人との関わり方にルールを作ってみるのも1つの対応です。
おわりに:自分と他人の心は違うことを再認識しよう
心の理論は、自分と他人の心はそれぞれ違うんだと理解する力で、4~5歳頃に獲得すると言われています。
心の理論は未獲得でもコミュニケーション自体は可能です。
ただし、相手の心を思いやれずにトラブルが生じやすくなる可能性があります。
アニメやマンガを見ながらキャラクターの心情が分からない場合が多ければ、心の理論に遅れがあるかもしれません。

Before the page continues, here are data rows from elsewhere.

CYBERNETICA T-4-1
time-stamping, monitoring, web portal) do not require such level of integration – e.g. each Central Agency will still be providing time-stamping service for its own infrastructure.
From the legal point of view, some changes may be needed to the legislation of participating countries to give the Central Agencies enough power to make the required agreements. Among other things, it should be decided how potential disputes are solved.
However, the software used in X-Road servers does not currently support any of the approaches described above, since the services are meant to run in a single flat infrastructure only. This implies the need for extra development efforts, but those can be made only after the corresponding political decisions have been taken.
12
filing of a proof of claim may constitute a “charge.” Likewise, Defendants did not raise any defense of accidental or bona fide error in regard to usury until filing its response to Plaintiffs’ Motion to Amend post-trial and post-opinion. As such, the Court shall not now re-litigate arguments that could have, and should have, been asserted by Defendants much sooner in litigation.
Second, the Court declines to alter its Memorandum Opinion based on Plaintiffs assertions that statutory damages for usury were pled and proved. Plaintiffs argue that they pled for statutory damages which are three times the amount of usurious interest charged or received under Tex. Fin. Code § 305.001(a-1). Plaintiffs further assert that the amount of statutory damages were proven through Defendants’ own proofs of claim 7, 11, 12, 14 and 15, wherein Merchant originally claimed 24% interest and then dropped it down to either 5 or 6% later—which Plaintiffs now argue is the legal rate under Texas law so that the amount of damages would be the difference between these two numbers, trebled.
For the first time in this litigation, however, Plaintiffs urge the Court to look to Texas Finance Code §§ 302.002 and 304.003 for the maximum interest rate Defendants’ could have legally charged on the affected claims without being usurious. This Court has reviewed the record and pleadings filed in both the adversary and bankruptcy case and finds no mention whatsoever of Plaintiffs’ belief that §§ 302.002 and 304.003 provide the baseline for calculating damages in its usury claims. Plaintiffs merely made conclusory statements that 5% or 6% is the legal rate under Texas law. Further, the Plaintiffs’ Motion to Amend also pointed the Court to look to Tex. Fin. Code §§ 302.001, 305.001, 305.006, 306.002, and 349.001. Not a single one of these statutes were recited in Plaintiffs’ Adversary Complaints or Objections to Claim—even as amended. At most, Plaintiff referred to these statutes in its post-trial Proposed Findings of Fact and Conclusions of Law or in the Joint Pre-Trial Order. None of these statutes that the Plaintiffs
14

なかなか他人の立場で考えられない人は、円滑なコミュニケーションのためにも具体的な指示をもらったり、「○○な場合は謝る」などのコミュニケーションのパターンを決めたり、工夫と配慮を整えてみてください。
他人の立場で考え、他人を思いやることが円滑なコミュニケーションには重要な要素ですよ。